After visiting the palace we walked to a zoo on its grounds. Tiny cement enclosures with iron bars, some sunk into the ground, lined a small courtyard. The stench from the cages was acute, the animals thin. Mona drew her scarf across her face, feigning modesty, to block the smell and hide her expression. We dutifully toured the yard, trying not to look horrified. A mangy hyena prowled listlessly in a cage. Another contained a skunk. Two golden female lions had been granted the largest space. One paced back and forth while the other stood with her face pressed up against the bars, as though straining to push her head through. Why was it, I wondered, that I looked at these animals and saw them as suffering, while others—like members of a nearby family who were laughing and taking pictures—apparently did not? You could regard the creatures
as pleasurable spectacle only if it didn't occur to you that they were sentient. In the final cage a brown and white monkey stood clinging to a metal bar with a bright red erection on display. He screamed and screamed, making the sound of human rage.
We left the zoo with relief and followed Abu Bakr to a nearby promenade with a view of the city below. It was Friday, the day of rest, and more families had come up to take the air. As we strolled along, Abu Bakr told us that he planned to marry a second wife, and was looking for a foreigner who spoke English or French, perhaps a European or a Canadian. I took this in with exasperation. His education and interest in foreign ways, along with his possession of a young, beautiful, and recently acquired wife, hadn't suggested an aspiring polygamist. Now his hospitality seemed to have been a means of prospecting for number two, someone who could maybe even get him a foreign visa. “It might be difficult to get a European to wear the veil,” I said. She wouldn't have to, he replied, and I got the feeling he had mulled the question over. He saw himself as a reasonable man. “Do you think Ismat would mind if you married again?” I asked. He shrugged. “Maybe for a few months, but she would get used to it.” Abu Bakr said he wanted to study in North America. I told him he might find it difficult to live there. “But I am progressive,” he said.
He dropped us off at the busy marketplace and instructed us to be home by one thirty. “Okay, Dad,” Mona said after he was out of earshot, and we giggled like teenagers allowed to roam the mall. We were regressing from independence. We moved past vegetable sellers sitting on the cobblestones, up a street lined with stalls each dedicated to one product: fabrics, Qurans, silver jewelry, daggers. I wanted one of the finely knit black scarves like the one Faiza had shown us, that tucked around the head and face. The first fabric stall
we came to sold them, packaged in shiny plastic envelopes. Mona and I each bought one.
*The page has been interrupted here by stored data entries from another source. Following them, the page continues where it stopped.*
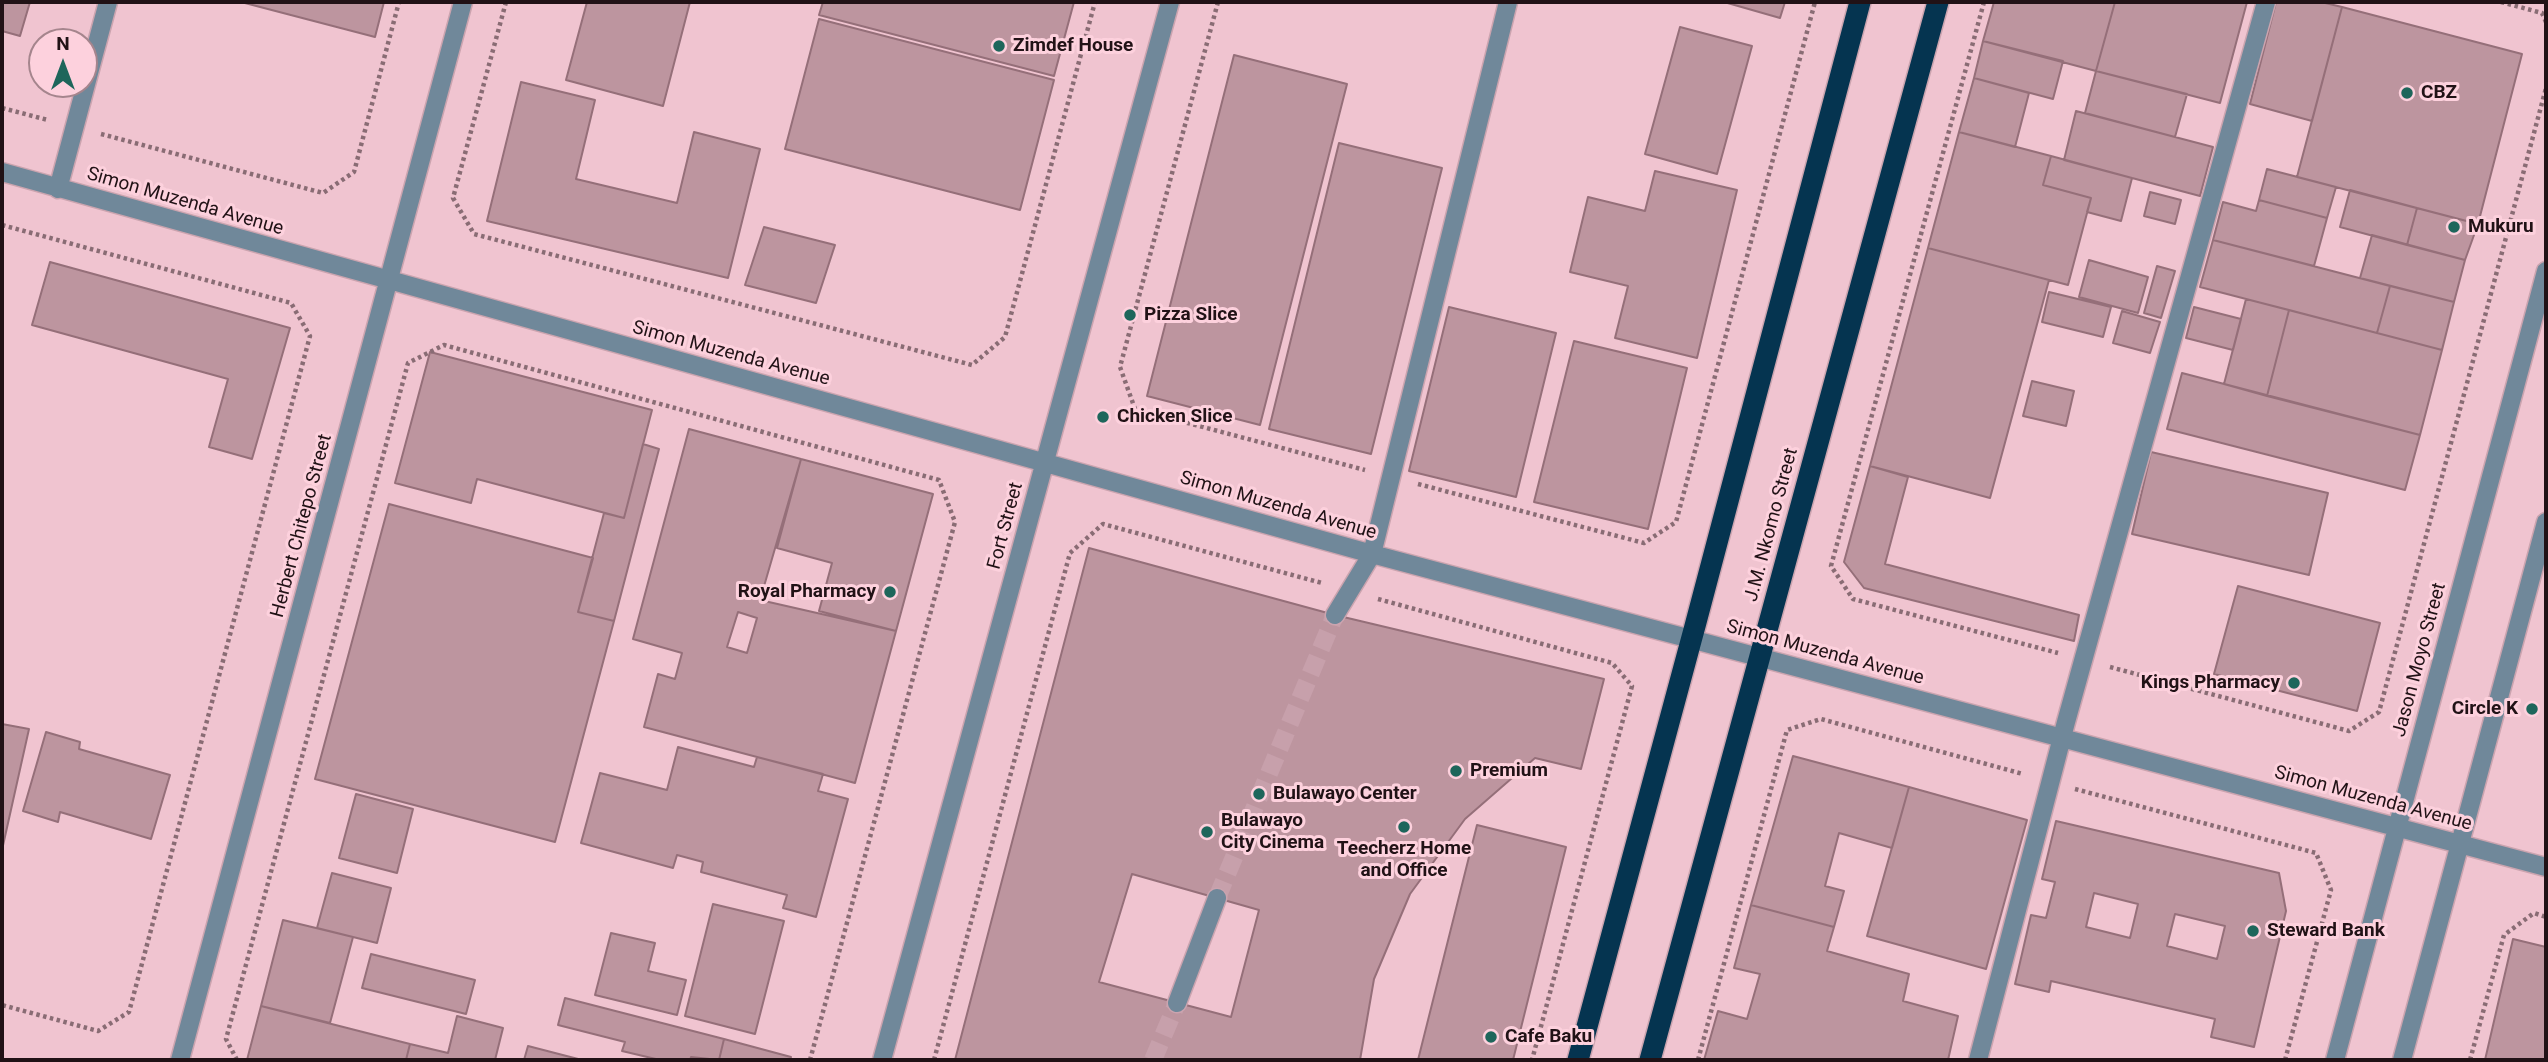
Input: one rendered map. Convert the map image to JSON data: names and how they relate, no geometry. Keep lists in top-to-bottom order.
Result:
{
  "streets": {
    "highway": ["J.M. Nkomo Street"],
    "street": [
      "Simon Muzenda Avenue",
      "Herbert Chitepo Street",
      "Fort Street",
      "Jason Moyo Street"
    ]
  },
  "crossings": [
    ["Simon Muzenda Avenue", "J.M. Nkomo Street"],
    ["Simon Muzenda Avenue", "Herbert Chitepo Street"],
    ["Simon Muzenda Avenue", "Fort Street"],
    ["Simon Muzenda Avenue", "Jason Moyo Street"]
  ],
  "places": [
    "Zimdef House",
    "CBZ",
    "Mukuru",
    "Pizza Slice",
    "Chicken Slice",
    "Royal Pharmacy",
    "Kings Pharmacy",
    "Circle K",
    "Premium",
    "Bulawayo Center",
    "Teecherz Home and Office",
    "Bulawayo City Cinema",
    "Steward Bank",
    "Cafe Baku"
  ],
  "north": "top"
}
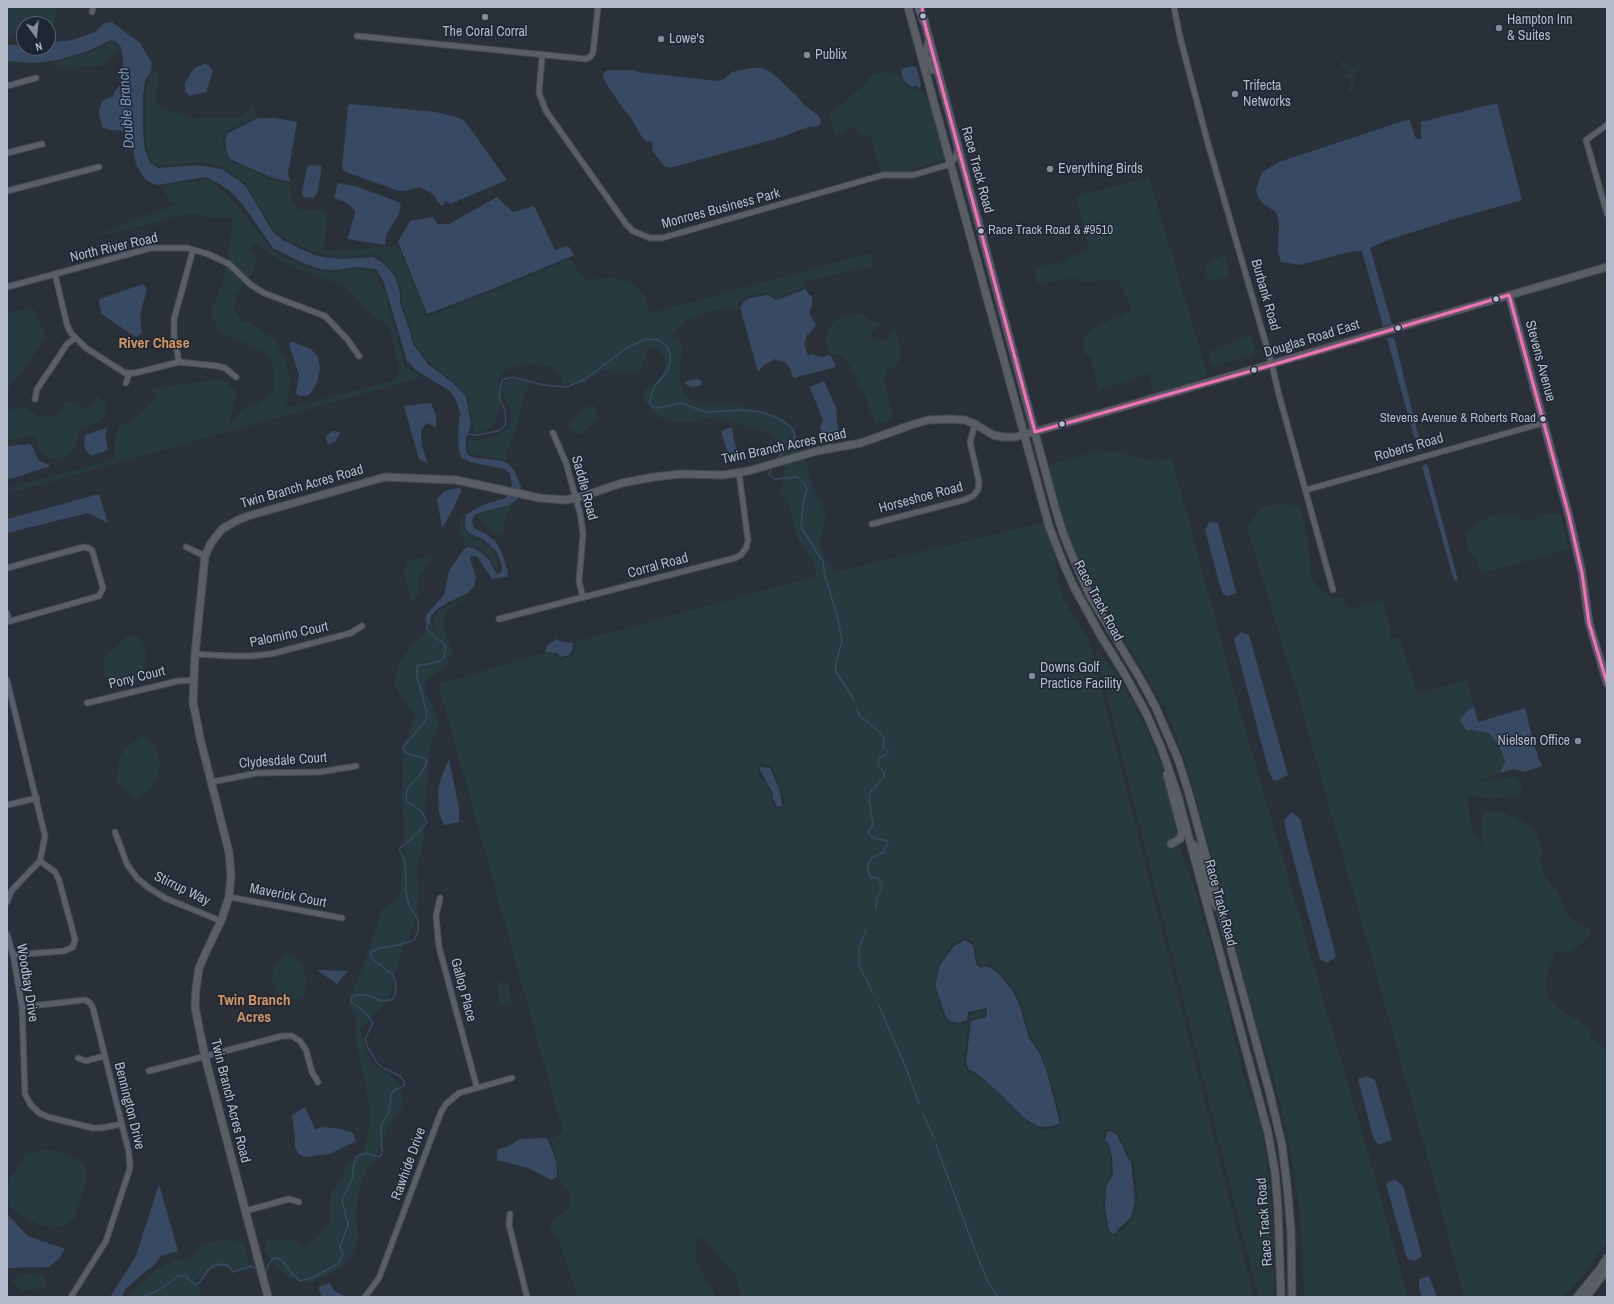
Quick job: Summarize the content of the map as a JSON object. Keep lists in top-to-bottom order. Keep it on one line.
{"streets":{"main road":["Race Track Road","Douglas Road East","Stevens Avenue","Twin Branch Acres Road"],"street":["Monroes Business Park","North River Road","Burbank Road","Roberts Road","Saddle Road","Horseshoe Road","Corral Road","Palomino Court","Pony Court","Clydesdale Court","Stirrup Way","Maverick Court","Woodbay Drive","Gallop Place","Bennington Drive","Rawhide Drive"]},"crossings":[["Race Track Road","Monroes Business Park"],["Race Track Road","Douglas Road East"],["Race Track Road","Twin Branch Acres Road"],["Burbank Road","Douglas Road East"],["Burbank Road","Roberts Road"],["Douglas Road East","Stevens Avenue"],["Douglas Road East","Twin Branch Acres Road"],["Stevens Avenue","Roberts Road"],["Twin Branch Acres Road","Saddle Road"],["Twin Branch Acres Road","Horseshoe Road"],["Twin Branch Acres Road","Corral Road"],["Twin Branch Acres Road","Palomino Court"],["Twin Branch Acres Road","Pony Court"],["Twin Branch Acres Road","Clydesdale Court"],["Twin Branch Acres Road","Stirrup Way"],["Twin Branch Acres Road","Maverick Court"],["Saddle Road","Corral Road"],["Woodbay Drive","Bennington Drive"],["Gallop Place","Rawhide Drive"]],"districts":["River Chase","Twin Branch Acres"],"water":["Double Branch"],"places":["The Coral Corral","Hampton Inn & Suites","Lowe's","Publix","Trifecta Networks","Everything Birds","Race Track Road & #9510","Stevens Avenue & Roberts Road","Downs Golf Practice Facility","Nielsen Office"],"north":"bottom"}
At a jeweler's I bought a coin from the time of the Imamate, now useless, with a loop welded on so that I could wear it around my neck.
We arrived back fifteen minutes late and joined the menfolk in one of the
diwan
s; the women were still making lunch. As foreign women, we were a sort of third sex, allowed, like Ottoman eunuchs, to pass between two worlds. Ismat and Hoda emerged from the kitchen and served plates of rice and chicken on a long cloth laid out in the middle of the room, presenting Mona and I with forks, procured just for us. We thanked them but set the forks aside, wanting to prove our competence with our hands. After we had all had our first helpings, Ismat, Hoda, and Abu Bakr's mother, whom everyone called Ummi, sat down and joined us.
After lunch Abu Bakr said he was taking us on the family expedition to his home village, where his father lived with his other wife, along with several of his brothers and their families. Mona and I put on our head scarves and overcoats. Ismat and Hoda put on their long black cloaks and
niqab
s. Ismat wore an additional layer that hung over her eyes, sheer enough for her to see out but too opaque for anyone else to see through. Protected against the dangers of visibility, we piled into the car.